■ **TEXT TO READ**
┌──
With this summary out of the way, let's start with the new blood! I'm with you on preferring Malgosia Turzanska's work in Train Dreams to her nominated costuming for Hamnet, but both films show her to great advantage. She had a real talent for adding recognizable through-lines of color, textile, and pattern to different eras, legible to modern eyes, while actively playing with our cultural understanding of those eras. In The Green Knight, she pushes towards alien grotesques, but in Hamnet (and Train Dreams), she makes spiritual connections with nature register at a very physical level, alongside the domestic dreams and material realities of the characters. The pared-down elegance of the costumes and the characters’ limited wardrobes feels like a happy medium between theatrical garbs and cinematic detail.
Clothes are well-kept but still vulnerable to the elements. Agnes’s palette of red and orange, coppery like blood, exemplifies her earthiness and her impassioned spirit without being clichéd in either direction. I like watching the Shakespeare kids’ clothes to see how they incorporated their parents’ cuts or colors, and what the designs unique to them were communicating. Hamnet’s baby blues alone make my heart swell to think about. What say you, professional theatre costume designer? Oh, have you ever worked on a Shakespeare production?
CLÁUDIO: Sadly, I have never done any Shakespeare on stage, only worked with his texts in the context of theater school exercises, some imaginary stagings that never left the conceptual phase. But I do love the Bard, and, despite my qualms with some adaptation choices in the last act, I am a fan of what Zhao accomplished. Those favorable feelings extend to the costumes, though within limits.
HAMNET re-imagines the first performance of HAMLET on stage.
Turzanska's best work in Hamnet comes in the color stories and textile manipulation you already mentioned. Part of me feels the pared-down period aesthetic is a bit of a cliché in itself, as is the muddiness of the palette when it's not drawing dramaturgy through echoing hues - Hamnet's blue giving way to Hamlet's unusual appearance in robin's egg rather than mourning black. If I saw any of these costumes out of context, they would be most unremarkable, but that's not necessarily a bad thing. Period specificity is somewhat present, but rarely used in interesting ways - this designer has admitted in interviews that historicism doesn't interest her much.
The exception is the class divisions implicit in the Globe scenes, just by the quality of clothing, how the poor folks standing are faded by the elements, while the rich people in the balconies, somber as they are in dark neutrals, still look pristine and well-kept. Their garments haven't seen the sun too much, or mud, or the acid wash of sweat. Their starched collars are virile and bone white, rather than droopy, never weighted down by the grime of a commoner's everyday life.
I guess I see the value in the approach, even as I yearn for something a bit pricklier. From taking petticoats out of Agnes' skirts to eliminating codpieces, fashioning Will's trousers and footwear in ways that align with current ideas of masculinity, the costumes bridge the characters' 16th-century existence and our modernity. Yet, isn't the text already doing that? The performances, the focus on universal human experiences of loss? Couldn't it be more interesting to regard the past as a foreign country and still trust the audience to feel that connection? I'd have liked a bit more tension in the picture's aesthetic language. Because, while Agnes's disobedience of social mores makes sense, to have a similar level of simplification applied to other figures, Will, especially, detracts from what could have been a productive contrast. It's there, but it could have been so much more robust, perhaps alienating in that manner that always gets me going.
└──
■ **MATERIAL PROVIDED**
┌──
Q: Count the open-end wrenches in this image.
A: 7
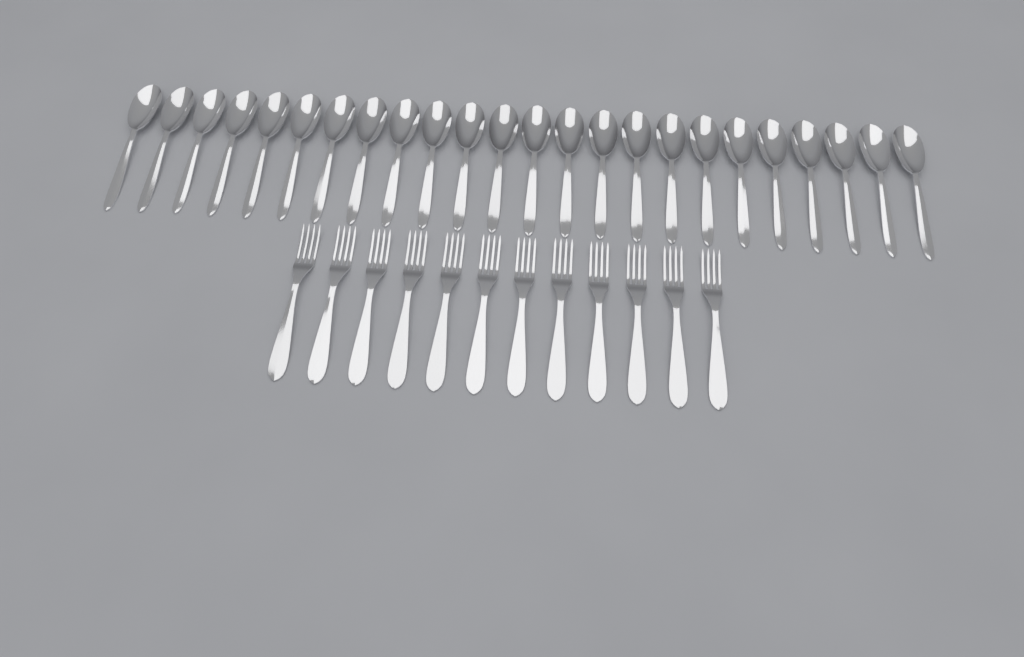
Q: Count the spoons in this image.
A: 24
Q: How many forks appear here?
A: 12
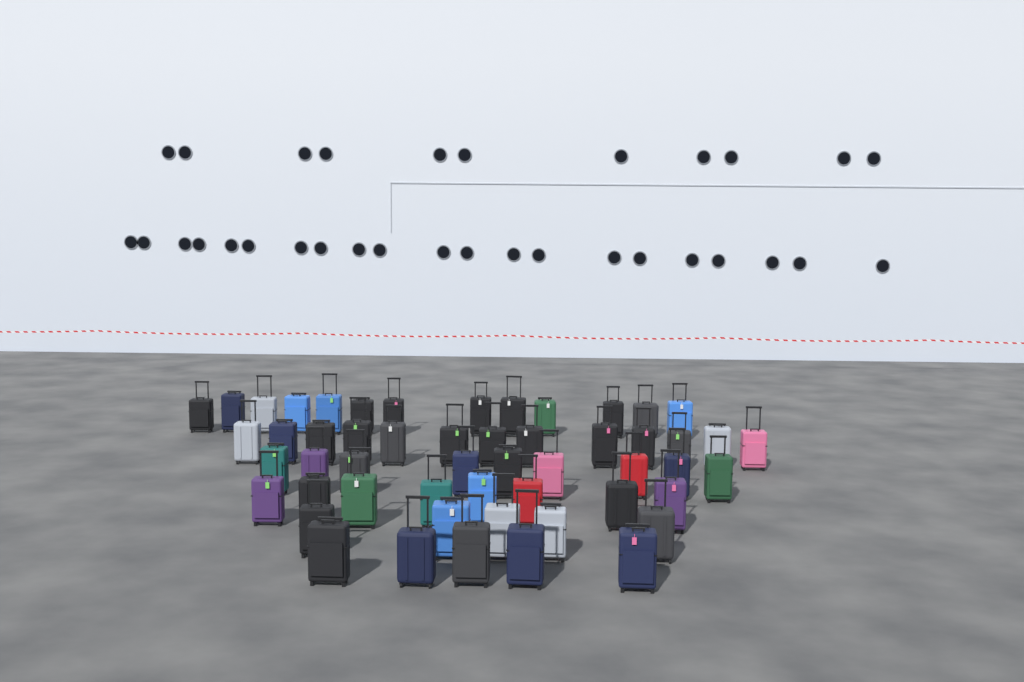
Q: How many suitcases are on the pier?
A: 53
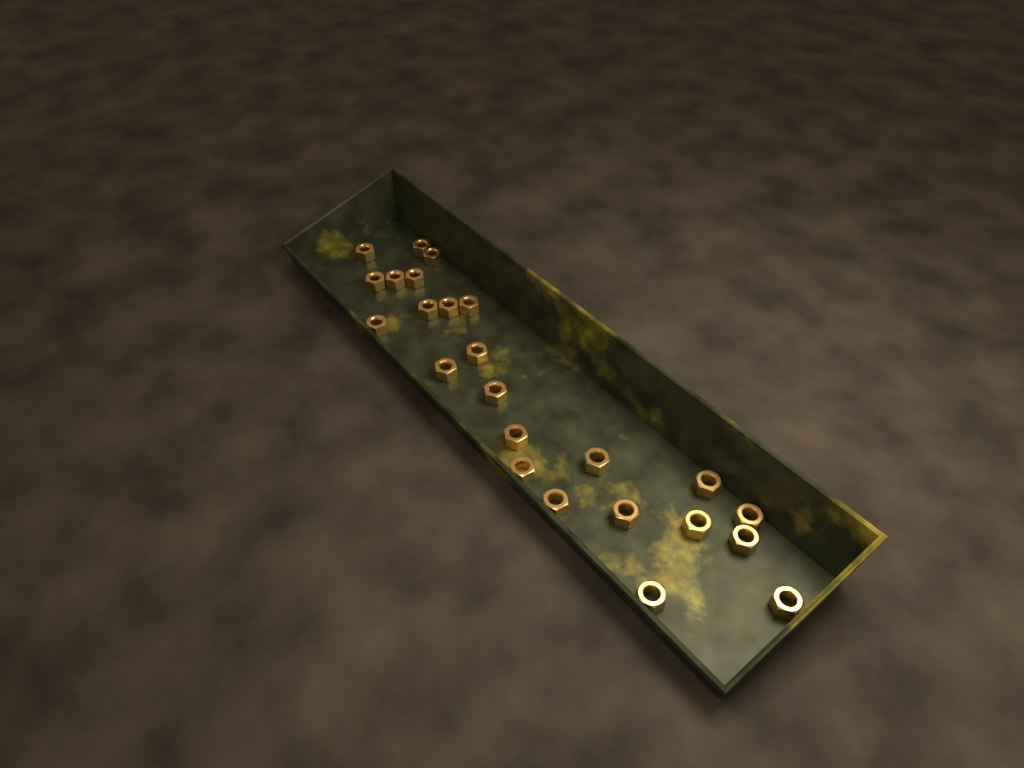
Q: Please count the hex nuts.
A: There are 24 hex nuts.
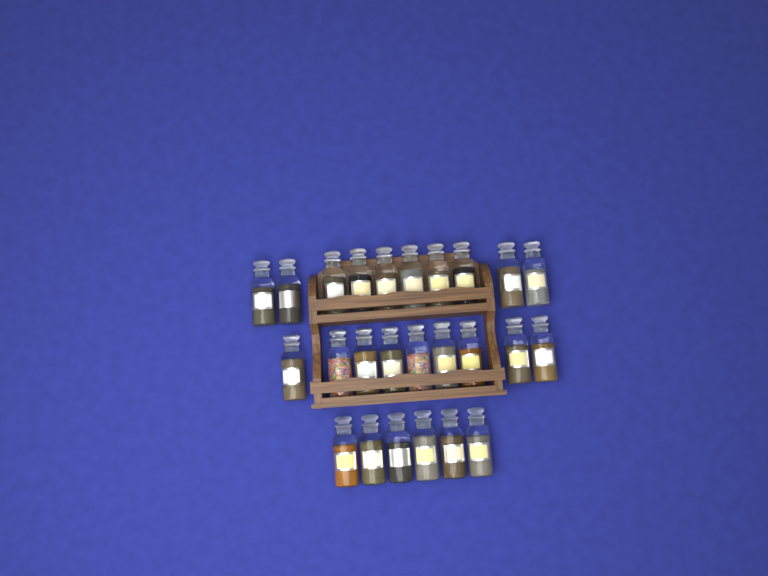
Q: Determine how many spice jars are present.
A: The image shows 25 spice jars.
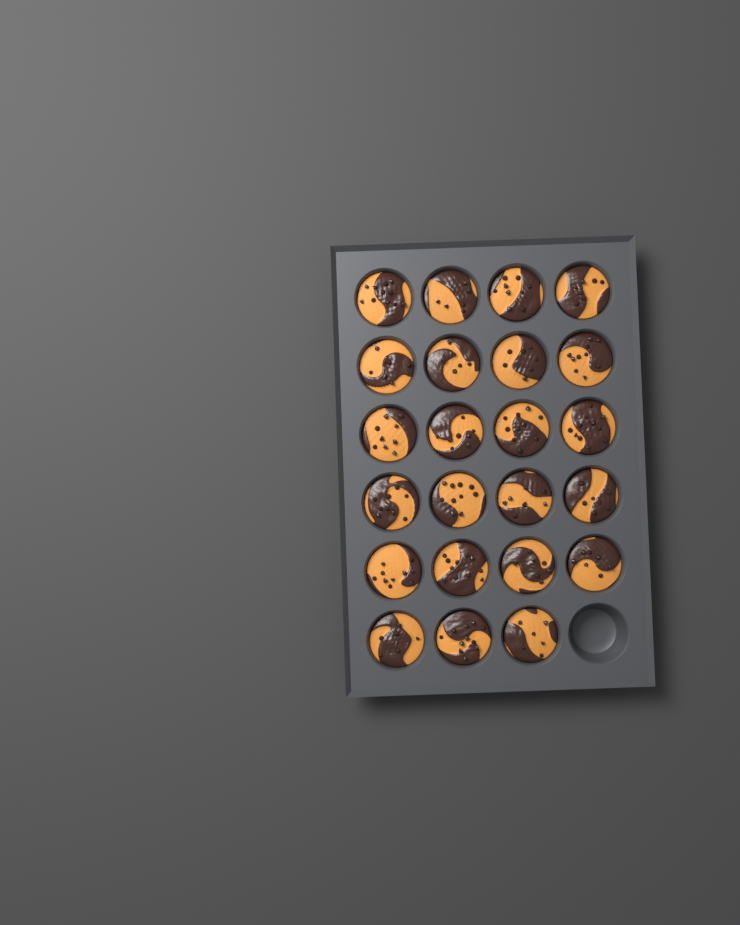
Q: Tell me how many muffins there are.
└──
┌──
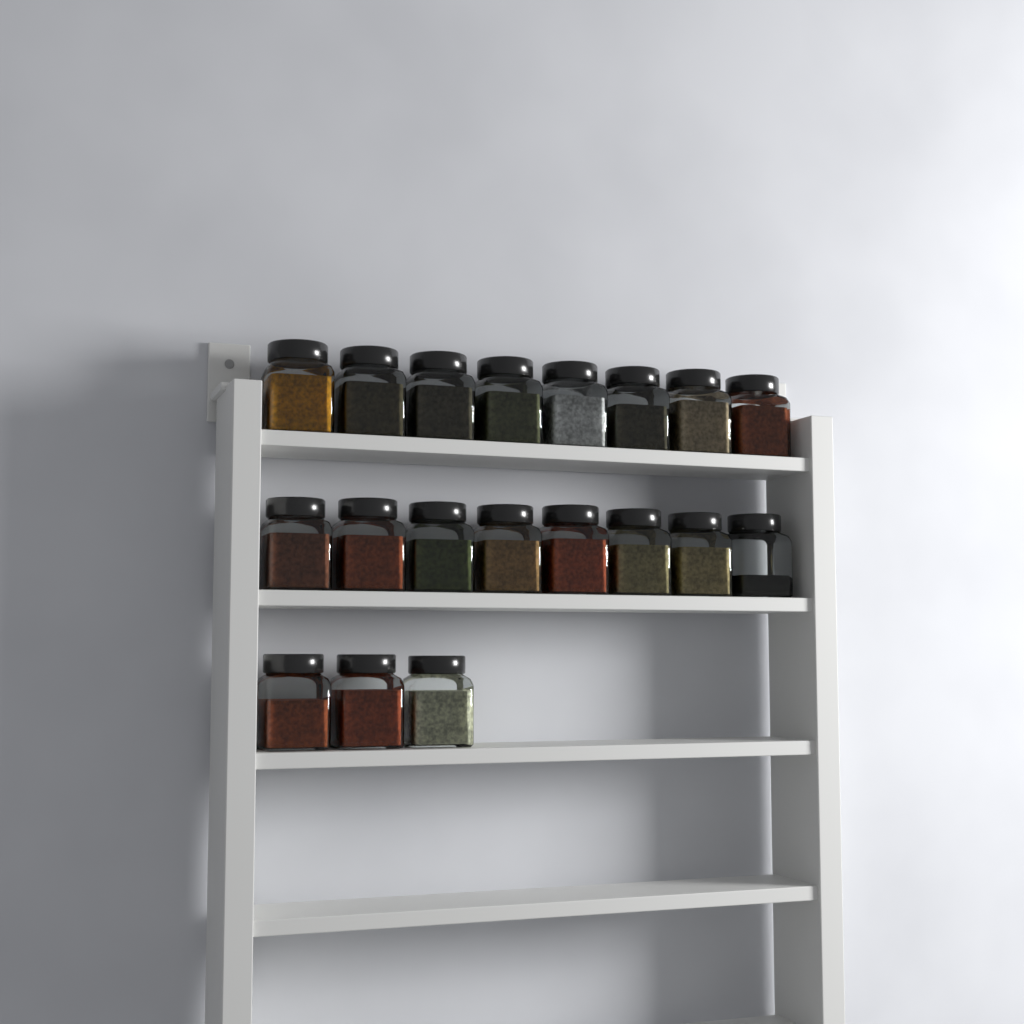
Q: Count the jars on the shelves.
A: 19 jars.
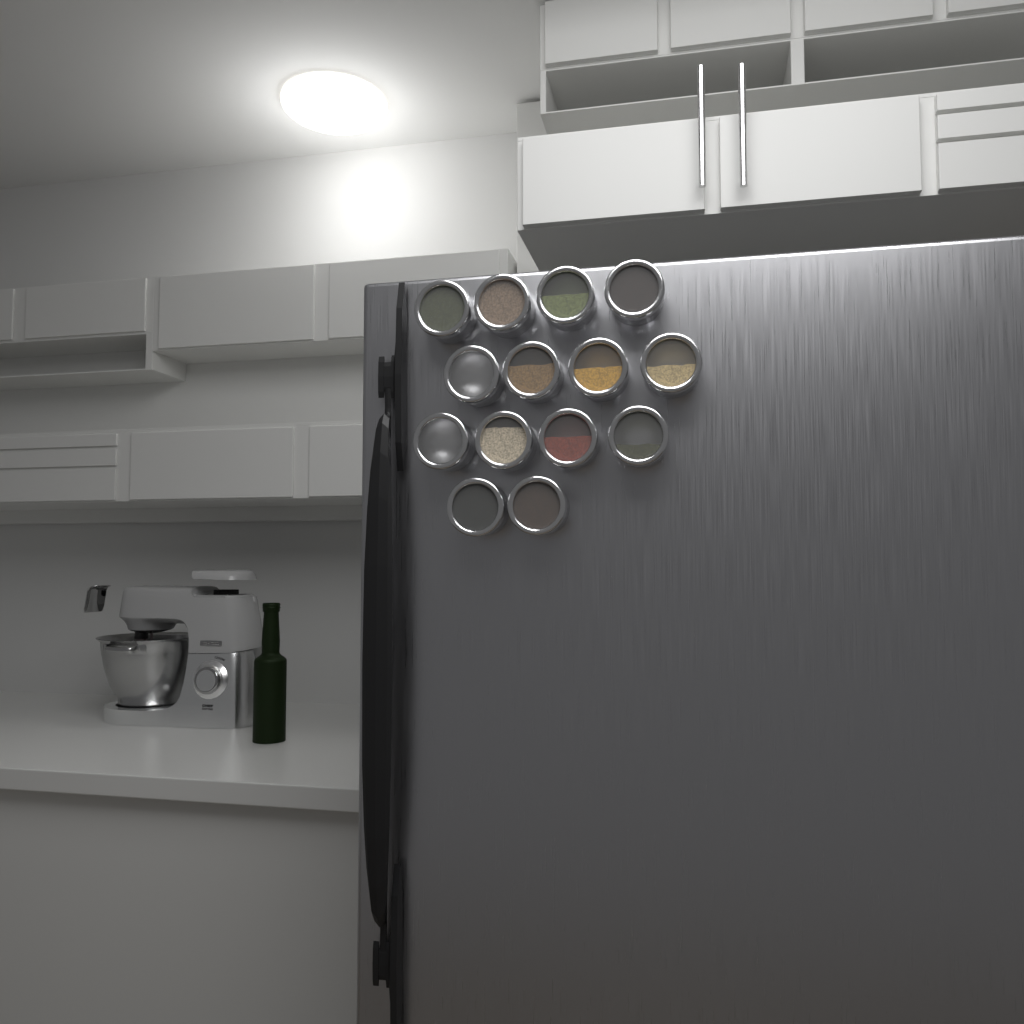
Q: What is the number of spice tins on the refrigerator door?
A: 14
└──
■ **WRITTEN PROBLEM 1**
In the Hamnet costume discussion, why do the spectators in the balconies of the Globe scenes look pristine next to the poor folks standing?
■ **WRITTEN PROBLEM 2**
Carry on the Hamnet costume discussion, picking up right after its final sentence.

■ **EXERCISE ANSWER 1**
Their garments have seen little sun, mud or sweat, and their starched collars have never been weighed down by the grime of a commoner's everyday life. The standing poor, by contrast, are faded by the elements.

■ **EXERCISE ANSWER 2**
Turzanska weaves sorrow into every joy of the Shakespeare family.
But it's good work, and I'm very happy for Turzanska. Since I want to move on from nitpicks, maybe we could both share our favorite individual costumes from the bunch. I considered the ink-dyed slashed leathers of Will's London ensembles, but I think I have to go with the children's improvised costumes for their backyard Macbeth. The fancy garb is fashioned out of baskets and brooms and whatnot, pieces of the same domesticity their father has relinquished in pursuit of a different life. In the playfulness, there's a touch of pain that almost seems stronger in retrospect. What's your standout from the Hamnet costume collection? What would you have modelled on the Oscar stage if they still did those presentations with people wearing the nominated fits?
NICK: We have the same favorite! I take your point about Turzanska not pushing further for those alienating qualities, though I think that’s as much about her fulfilling Zhao’s directorial mandates. So much of Hamnet feels shorn of the novel's thornier aspects - the scrambled chronology, the sidelining of abusive parents - that I can at least feel comfortable saying the clothes are fulfilling their mandate.
If we're calling out favorites, I think my single favorite garment between any of these films is Oscar Isaac's gloves in Frankenstein. The shade of red looks like exposed musculature, repellent to behold, yet it's amazing how they take on a sensual undercurrent in his first encounter with the Creature. Even if the "blood on his hands" metaphor is relentlessly on the nose, their practical use in the operating room and the early stages of parenting make them more than their most literal meaning.
FRANKENSTEIN is a great movie for glove lovers.
It's certainly my favorite part of a film I have absolutely no time for. You mentioned your love of Kate Hawley's costumes for Crimson Peak, and from my perspective, I see a lot of opulence in service of embellishing some incredibly thin ideas about these characters and the thematic frameworks del Toro is using them in. I see a lot to appreciate in Mia Goth's costumes, but also felt a little silly watching this entomologist giving these on-the-nose about morality and human fragility while dressed like an insect. Because she relates to them, you know? Gorgeous exoskeletons, and the elasticity between sensuality and stiffness isn't nothing, but it's beating an undead horse to the highest degree.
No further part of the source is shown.